■ **Text shown**
╔══

Uploading data

Arvados Data collections can be uploaded using either Workbench or the arv-put command line tool.

  1. Upload using Workbench
  2. Creating projects
  3. Upload using command line tool

Upload using Workbench

To upload using Workbench, visit the Workbench Dashboard. Click on Projects dropdown menu in the top navigation menu and select your Home project or any other project of your choosing. You will see the Data collections tab for this project, which lists the collections in this project.

To upload files into a new collection, click on Add data dropdown menu and select Upload files from my computer.


This will create a new empty collection in your chosen project and will take you to the Upload tab for that collection.

Click on the Browse… button and select the files you would like to upload. Selected files will be added to a list of files to be uploaded. After you are done selecting files to upload, click on the Start button to start upload. This will start uploading files to Arvados and Workbench will show you the progress bar. When upload is completed, you will see an indication to that effect.

╚══

■ **Required tasks**
a. Using the text on uploading data, answer these:
(i) Which two tools does it name for uploading data collections?
(ii) Which option in the Add data dropdown menu uploads files into a new collection?
(iii) Which button starts the upload once the files are selected?
b. Write the next passage of the text on uploading data, beginning after its final sentence.

■ **Input data**
╔══

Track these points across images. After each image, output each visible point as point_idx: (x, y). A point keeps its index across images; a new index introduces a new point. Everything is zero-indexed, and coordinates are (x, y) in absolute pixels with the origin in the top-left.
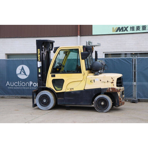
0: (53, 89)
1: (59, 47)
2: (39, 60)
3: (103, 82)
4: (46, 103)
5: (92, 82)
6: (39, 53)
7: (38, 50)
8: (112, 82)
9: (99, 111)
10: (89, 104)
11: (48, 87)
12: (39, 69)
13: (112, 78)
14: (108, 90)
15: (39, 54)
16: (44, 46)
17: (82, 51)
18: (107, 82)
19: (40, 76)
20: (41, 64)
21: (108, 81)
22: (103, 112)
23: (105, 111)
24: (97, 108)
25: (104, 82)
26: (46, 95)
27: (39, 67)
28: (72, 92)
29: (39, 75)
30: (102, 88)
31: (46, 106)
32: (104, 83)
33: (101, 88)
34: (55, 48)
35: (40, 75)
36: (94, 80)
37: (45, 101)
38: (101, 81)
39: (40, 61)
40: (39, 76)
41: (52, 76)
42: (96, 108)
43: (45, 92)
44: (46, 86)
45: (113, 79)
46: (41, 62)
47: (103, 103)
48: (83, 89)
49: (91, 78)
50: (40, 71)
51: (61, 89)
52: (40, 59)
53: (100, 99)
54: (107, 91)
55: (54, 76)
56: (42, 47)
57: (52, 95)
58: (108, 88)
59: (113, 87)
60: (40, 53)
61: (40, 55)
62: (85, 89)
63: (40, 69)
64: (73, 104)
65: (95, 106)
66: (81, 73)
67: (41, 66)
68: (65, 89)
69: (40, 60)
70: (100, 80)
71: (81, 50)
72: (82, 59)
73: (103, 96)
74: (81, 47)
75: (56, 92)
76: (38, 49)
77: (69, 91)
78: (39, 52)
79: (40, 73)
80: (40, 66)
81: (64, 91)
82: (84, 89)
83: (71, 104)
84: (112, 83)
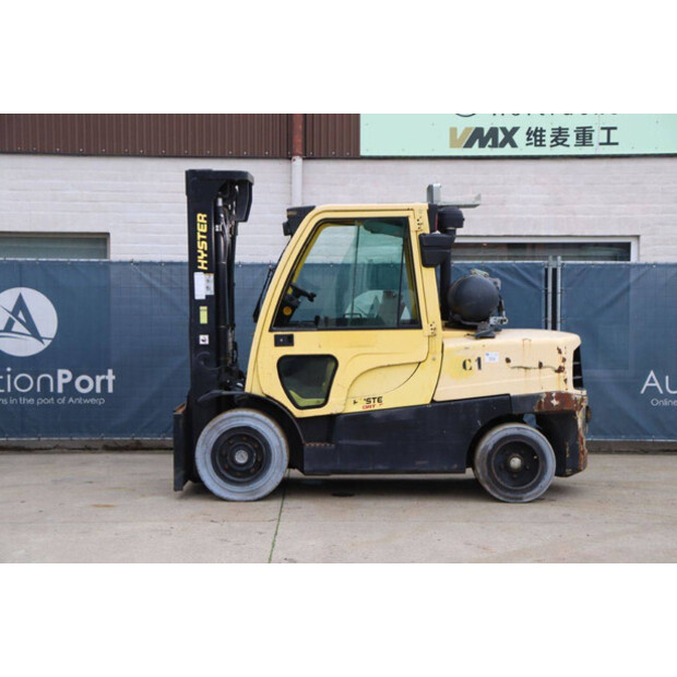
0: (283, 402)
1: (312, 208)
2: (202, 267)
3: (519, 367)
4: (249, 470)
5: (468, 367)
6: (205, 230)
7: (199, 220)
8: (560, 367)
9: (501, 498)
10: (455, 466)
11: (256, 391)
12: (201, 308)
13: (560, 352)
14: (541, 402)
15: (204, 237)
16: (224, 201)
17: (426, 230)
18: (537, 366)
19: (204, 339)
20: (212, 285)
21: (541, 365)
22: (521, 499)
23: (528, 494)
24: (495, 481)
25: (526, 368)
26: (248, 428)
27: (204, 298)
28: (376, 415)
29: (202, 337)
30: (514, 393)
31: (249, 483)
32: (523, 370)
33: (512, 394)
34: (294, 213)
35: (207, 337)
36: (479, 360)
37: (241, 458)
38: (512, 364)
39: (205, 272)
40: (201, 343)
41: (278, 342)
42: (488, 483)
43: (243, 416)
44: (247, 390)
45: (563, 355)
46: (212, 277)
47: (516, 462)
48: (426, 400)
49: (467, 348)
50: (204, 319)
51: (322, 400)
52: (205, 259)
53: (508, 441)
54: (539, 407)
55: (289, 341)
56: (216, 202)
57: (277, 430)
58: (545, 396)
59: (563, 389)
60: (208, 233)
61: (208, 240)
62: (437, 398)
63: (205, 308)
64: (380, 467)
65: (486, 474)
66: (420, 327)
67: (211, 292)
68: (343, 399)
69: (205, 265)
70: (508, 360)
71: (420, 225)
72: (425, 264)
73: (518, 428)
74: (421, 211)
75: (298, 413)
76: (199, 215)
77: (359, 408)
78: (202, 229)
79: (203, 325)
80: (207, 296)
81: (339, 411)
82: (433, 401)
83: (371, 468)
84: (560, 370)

╚══
╔══

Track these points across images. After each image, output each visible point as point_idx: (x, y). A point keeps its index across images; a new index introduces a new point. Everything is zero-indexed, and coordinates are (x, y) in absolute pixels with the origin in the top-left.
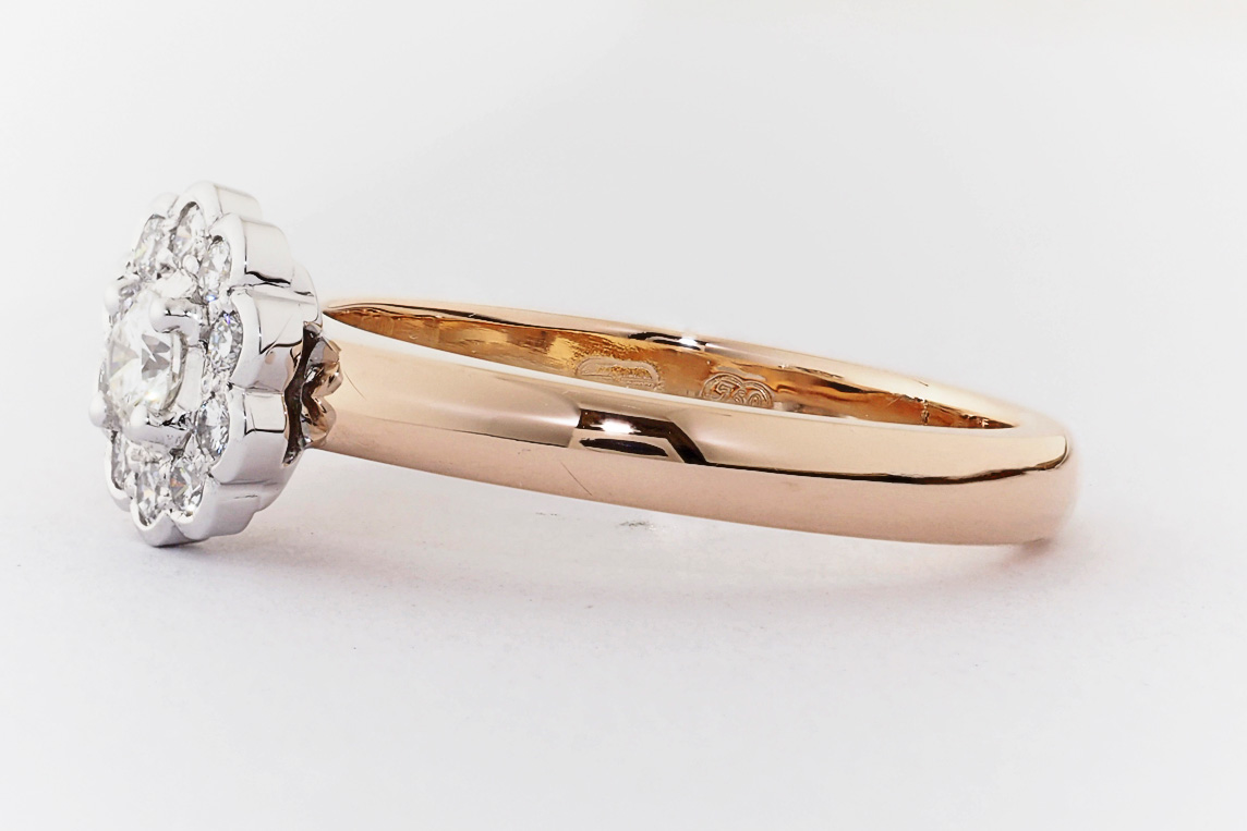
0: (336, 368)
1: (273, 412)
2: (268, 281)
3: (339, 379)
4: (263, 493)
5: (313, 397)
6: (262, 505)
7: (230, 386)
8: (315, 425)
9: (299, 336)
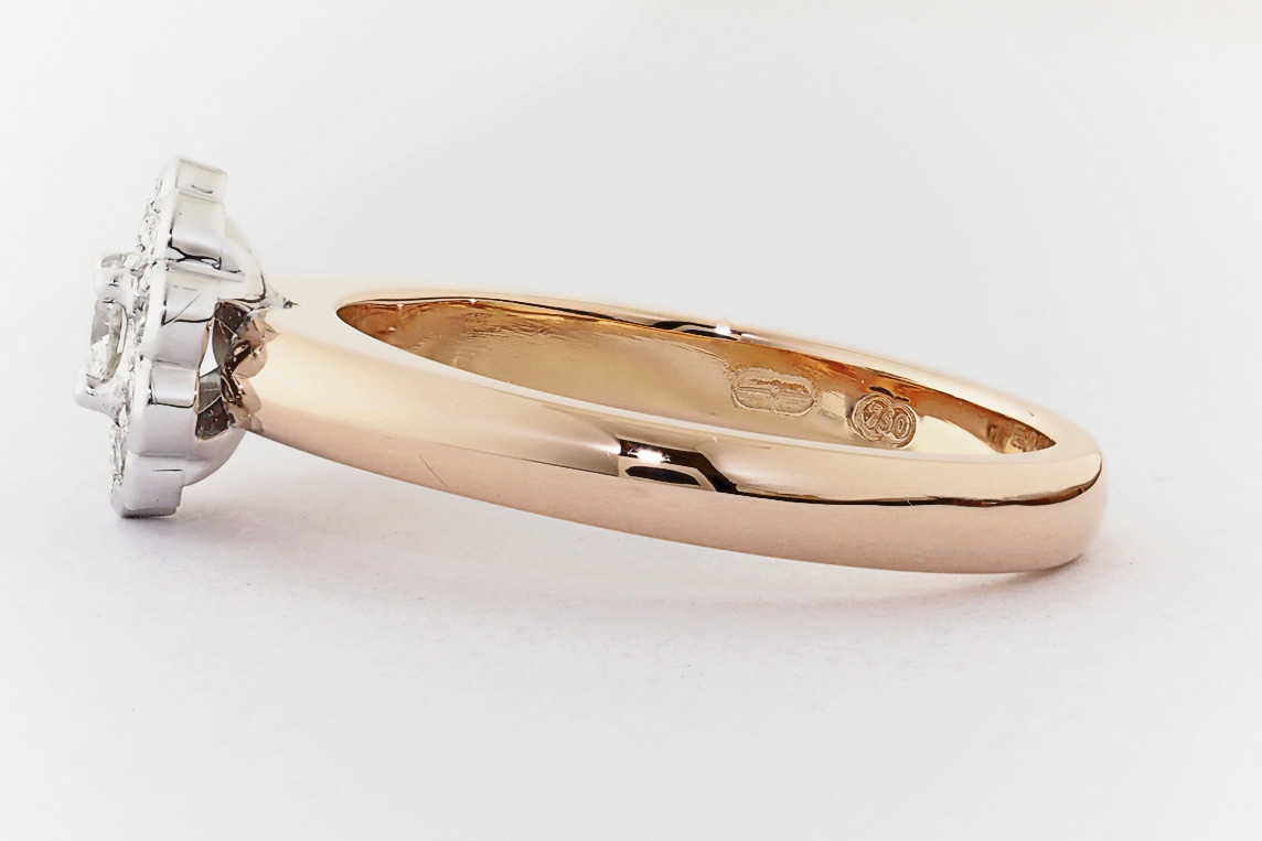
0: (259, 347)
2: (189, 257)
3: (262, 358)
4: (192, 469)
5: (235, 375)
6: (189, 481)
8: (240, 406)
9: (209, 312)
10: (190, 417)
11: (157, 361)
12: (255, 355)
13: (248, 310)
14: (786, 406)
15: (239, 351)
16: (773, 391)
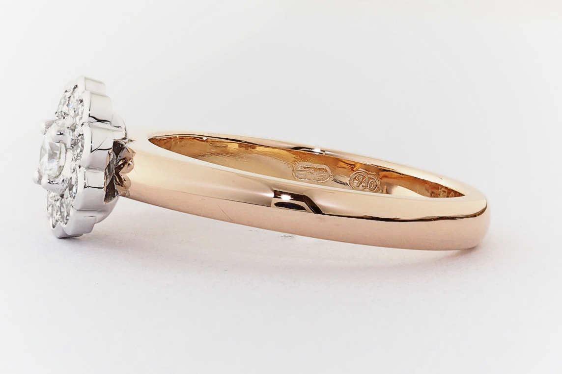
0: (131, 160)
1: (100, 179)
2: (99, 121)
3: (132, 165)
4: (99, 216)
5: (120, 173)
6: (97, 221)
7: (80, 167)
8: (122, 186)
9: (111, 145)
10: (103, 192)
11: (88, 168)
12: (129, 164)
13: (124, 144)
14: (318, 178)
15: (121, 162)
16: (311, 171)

╚══

■ **Outputs for the tasks**
a.
(i) Workbench and the arv-put command line tool.
(ii) Upload files from my computer.
(iii) The Start button.

b.
Note: If you leave the collection page during the upload, the upload process will be aborted and you will need to upload the files again.

Note: You can also use the Upload tab to add additional files to an existing collection.

Creating projects

Files are organized into Collections, and Collections are organized by Projects.

Click on Projects Add a new project to add a top level project.

To create a subproject, navigate to the parent project, and click on Add a subproject.

See Sharing collections for information about sharing projects and collections with other users.

Upload using command line tool

Note:

This tutorial assumes that you have access to the Arvados command line tools and have set the API token and confirmed a working environment. .

To upload a file to Keep using arv-put:

~$ arv-put var-GS000016015-ASM.tsv.bz2
216M / 216M 100.0%
Collection saved as ...
zzzzz-4zz18-xxxxxxxxxxxxxxx

The output value zzzzz-4zz18-xxxxxxxxxxxxxxx is the uuid of the Arvados collection created.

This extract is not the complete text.